For many other people, though, wearing a scrunchie today is a divisive issue. The functional hair ornament is reportedly returning to the mainstream, to the relief of certain parties and the disgust of others. As Katherine Bindley wrote for the Journal: “Some in the pro-scrunchie camp say they’re gentler than elastics and easy, like sweatpants for your hair. Scrunchie haters say…they’re like sweatpants for your hair.”
Given my general obliviousness and my own short hairstyle, I ought to have no stake in this fight. But part of the great scrunchie debate centers on a question I may need to address as a boss: Are they appropriate office wear? Some of the individuals who spoke to Bindley for her article expressed strong opinions that scrunchies are juvenile and lazy. Others were fine with some scrunchies, but drew the line at the most eye-catching colors or fabrics.

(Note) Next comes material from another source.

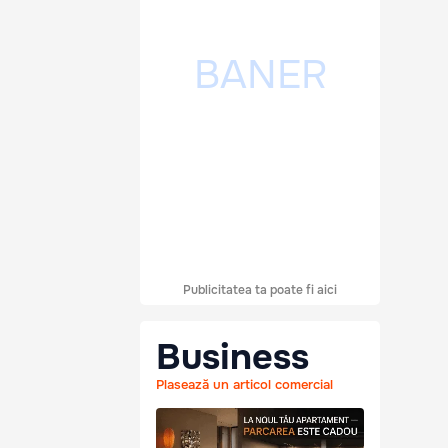
Publicitatea ta poate fi aici
Business
Plasează un articol comercial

Nicole Belyna, a recruitment manager who serves on a panel for the Society for Human Resource Management, drew a distinction between her personal taste and her professional opinion. “Do I think it’s professional? Would I wear a scrunchie? Absolutely not,” she told the Journal. “But if it’s not a customer-facing situation, then it becomes a matter of taste.”
At Palisades Hudson, I’m the boss, and if someone wants to wear a scrunchie to the office, I will not object. And that goes for the guys too. At least until my wife or someone else who works with me tells me to be quiet and go back to my cave.
In some ways, the scrunchie debate is a miniature version of a larger shift in workplace norms surrounding a variety of hairstyles. Long hair on men and unnatural dye jobs were once understood to be off the table in most professional settings but, at least in some workplaces, that is changing. And it isn’t only young adults who are taking advantage of a more tolerant attitude toward what constitutes a professional look.
Part of the shift reflects changing standards in the wider culture. It may also reflect growing awareness among employers of the ways that more conservative stances on hair have sometimes had disproportionate impacts on racial or religious minorities, intentionally or otherwise. Even in circumstances when employers have the legal right to set rules about their staff’s appearance, overly harsh positions may alienate excellent potential employees. As business writer Suzanne Lucas observed, “Regardless of hairstyle, employers should focus on results and not on appearance.”
I myself have hired an employee with pink hair, though her role was not customer-facing, and was very glad to have her on staff for the time she was with us. Would I hire a pink-haired financial adviser? As I wrote in this space a few years ago, I respect our clients’ intelligence and thoughtfulness, and I think that most of them would be more likely to judge an adviser’s skill than his or her hair color. I have always been more liberal on this point than some of our younger folks; I guess there were a few advantages to growing up in the 1960s.
Hair should not be a workplace issue if it does not get in the way of the business’s product or service. At Palisades Hudson, we are even a hair-optional workplace, since some of us lack it (by choice or otherwise). So I am unlikely to object if my employees want to wear scrunchies, try out new styles or dye their hair unusual colors. That is, assuming I notice.